In last week’s issue we ran a commentary by John Holevoet, director of Government Affairs for the Dairy Business Association (DBA), pooh-poohing headlines such as “Powerful dairy lobby is meeting with government officials to push its pro-dairy agenda.”

It seemed a reasonable commentary. Holevoet declared that the “powerful dairy lobby” in this state is him and an associate – two farm kids turned lawyers.

And, he explained, since dairy generates $43 billion annually in economic activity, more than double tourism’s economic impact, “It is both reasonable and good that such a critical sector of our economy and important part of our communities would command the attention of lawmakers and policymakers.”

Less than a week later, we learn through a press release from the Edge Dairy Farmer Cooperative, which Holevoet also represents, that FDA Commissioner Scott Gottlieb plans to crack down on non-dairy products that use the word “milk.”

“An almond doesn’t lactate, I will confess,” Gottlieb said in a news story announcing the crackdown.

Well, neither does a coconut, yet the liquid inside the fruit is called coconut milk, and has been for a very long time. Will the milkweed be banned, since it also does not lactate?

This all sounds very politically correct and European to my ears. In fact, it was just one year ago when the European Court of Justice, which interprets law for the European Union, banned the use of the word milk for non-dairy products, on the basis that consumers could possibly be misled – and not, of course, because the sale of non-dairy milk continues to grow in Europe as much as it does here in the good old U.S. of A.

So why is this being pushed here? We are Americans. Do we really need nosy, possibly socialist, Euro ideas at play here?
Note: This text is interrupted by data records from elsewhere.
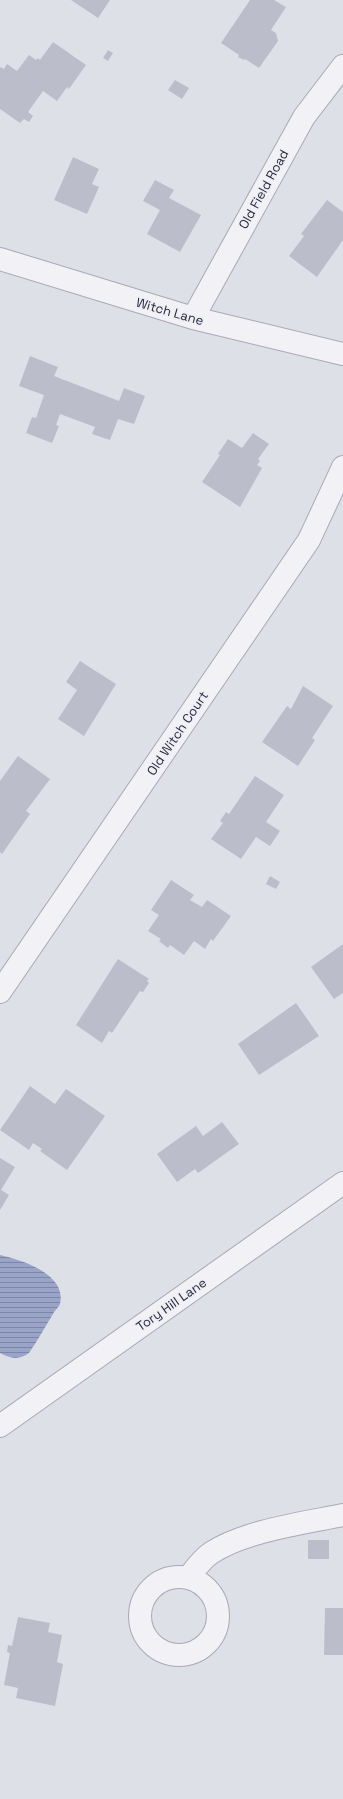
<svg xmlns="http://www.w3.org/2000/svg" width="343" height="1799" viewBox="0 0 343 1799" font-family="'Space Grotesk',sans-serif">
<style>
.water{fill:url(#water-rules)}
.building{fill:#bcbdca}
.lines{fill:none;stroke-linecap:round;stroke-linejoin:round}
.street-casing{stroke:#a7a9b5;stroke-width:24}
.street{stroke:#f1f1f6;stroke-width:22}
.labels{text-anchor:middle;stroke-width:3;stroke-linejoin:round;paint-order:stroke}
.street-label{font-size:13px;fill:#282a3e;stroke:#eeeff5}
</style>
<defs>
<pattern id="water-rules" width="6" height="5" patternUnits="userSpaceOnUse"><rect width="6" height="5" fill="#99a4c8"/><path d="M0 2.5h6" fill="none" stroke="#7d86a4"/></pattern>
</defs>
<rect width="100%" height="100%" fill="#dee0e8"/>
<path class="water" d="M 0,1255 C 22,1260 67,1274 60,1304 C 59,1307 55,1310 53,1314 C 45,1327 38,1340 29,1353 C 19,1360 11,1359 0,1353 Z"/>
<path class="building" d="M 71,0 L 110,0 L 98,18 Z
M 250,0 L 274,0 L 286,7 L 271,30 L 276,33 L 278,41 L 259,68 L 245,59 L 244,60 L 238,57 L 239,55 L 221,43 Z
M 53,42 L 86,65 L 69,89 L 67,87 L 57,101 L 43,91 L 28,112 L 33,116 L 29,122 L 24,119 L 20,123 L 0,109 L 0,67 L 4,69 L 7,64 L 17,71 L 29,55 L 36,60 L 38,58 L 40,60 Z
M 108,50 L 113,53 L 108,61 L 103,58 Z
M 175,80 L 189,88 L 182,99 L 168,90 Z
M 73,157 L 99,169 L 92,184 L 99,187 L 87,214 L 54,200 Z
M 155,180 L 174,190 L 169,198 L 201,215 L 180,252 L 147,234 L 160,210 L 143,201 Z
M 327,200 L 343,212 L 343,240 L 317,277 L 289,256 L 304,236 L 301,234 Z
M 30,356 L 58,367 L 54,376 L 119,401 L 124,388 L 145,396 L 134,424 L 118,419 L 110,440 L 92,434 L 95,427 L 60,414 L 56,425 L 59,426 L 52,443 L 26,433 L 32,417 L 36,418 L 44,395 L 19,386 Z
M 253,433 L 269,444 L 258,459 L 260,461 L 257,465 L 262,468 L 240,507 L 202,482 L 220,455 L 218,454 L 228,439 L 242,448 Z
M 80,661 L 116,684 L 84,736 L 58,719 L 77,690 L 66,682 Z
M 303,686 L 333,706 L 312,738 L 315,740 L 298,766 L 262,742 L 287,706 L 291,709 Z
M 18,756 L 50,779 L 26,811 L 30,814 L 2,854 L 0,852 L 0,781 Z
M 255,776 L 284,795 L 266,822 L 280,831 L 270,846 L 256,837 L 241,859 L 211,839 L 223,823 L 220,821 L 226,812 L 229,814 Z
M 270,876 L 280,882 L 276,889 L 266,884 Z
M 171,880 L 194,895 L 190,900 L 202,907 L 207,900 L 231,916 L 213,941 L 211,939 L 205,949 L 194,941 L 184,955 L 170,945 L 168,948 L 159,941 L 161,939 L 148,931 L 159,915 L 151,910 Z
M 343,944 L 343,993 L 334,999 L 311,967 Z
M 118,959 L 149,979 L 147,981 L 149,983 L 143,992 L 140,991 L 112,1033 L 109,1031 L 102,1043 L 76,1025 Z
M 296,1003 L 319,1036 L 259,1075 L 238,1044 Z
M 30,1086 L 55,1104 L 66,1089 L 105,1116 L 67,1170 L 40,1151 L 42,1149 L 33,1143 L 29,1150 L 0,1130 Z
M 222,1122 L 239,1144 L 198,1173 L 195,1169 L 177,1182 L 157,1154 L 196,1126 L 203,1136 Z
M 0,1158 L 15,1167 L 1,1190 L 9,1195 L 0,1210 Z
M 308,1540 L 329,1540 L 329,1559 L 308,1559 Z
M 325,1608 L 343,1608 L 343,1655 L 324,1655 Z
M 18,1617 L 50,1623 L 48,1632 L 62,1635 L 57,1662 L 63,1664 L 55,1706 L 16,1698 L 18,1688 L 4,1685 L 10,1653 L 7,1652 L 8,1645 L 12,1646 Z"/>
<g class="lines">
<g class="street-casing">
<path id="street" d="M 0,259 L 193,318 L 343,354
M 193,318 L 304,117 L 343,66
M 0,992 L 309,540 L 343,467
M 0,1426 L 343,1183
M140 1616a39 39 0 1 1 78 0a39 39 0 1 1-78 0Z
M 188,1578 C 195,1569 202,1559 211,1553 C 244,1531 304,1523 343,1515"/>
</g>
<use href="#street" class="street"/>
</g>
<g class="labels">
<g class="street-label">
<text transform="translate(263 189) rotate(-61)" y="5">Old Field Road</text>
<text transform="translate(170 311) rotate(16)" y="5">Witch Lane</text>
<text transform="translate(177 733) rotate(-56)" y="5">Old Witch Court</text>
<text transform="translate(171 1304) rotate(-35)" y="5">Tory Hill Lane</text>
</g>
</g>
</svg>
Is the dairy industry in such an identity crisis that it really needs this name all for itself?

We first heard about this concept last year when Sen. Tammy Baldwin introduced the DAIRY PRIDE Act – which was an acronym for Defending Against Imitations and Replacements of Yogurt, Milk, and Cheese To Promote Regular Intake of Dairy Everyday Act.

It seemed to me then, and it seems to me now, that it was a desperate attempt by a targeted Senator in a state that went red for Trump to play to an audience whose vote she would like to have in November. Her DAIRY PRIDE Act never made it out of the Senate Committee on Health, Education, Labor and Pensions.

You like to think it stalled there because some astute Senators didn’t believe that the average consumer is too stupid to know that cashew or hemp milk does not come from a cow.

To think consumers are that dumb is to show how out of touch with reality the goofs who make our laws really are. But, of course, they don’t really believe that cover story. Who would?

There is no need for this. It seems unAmerican for an industry to hijack a word for its own purposes. We are not idiots. We know the difference between dairy cheese, soy cheese, head cheese and political cheese.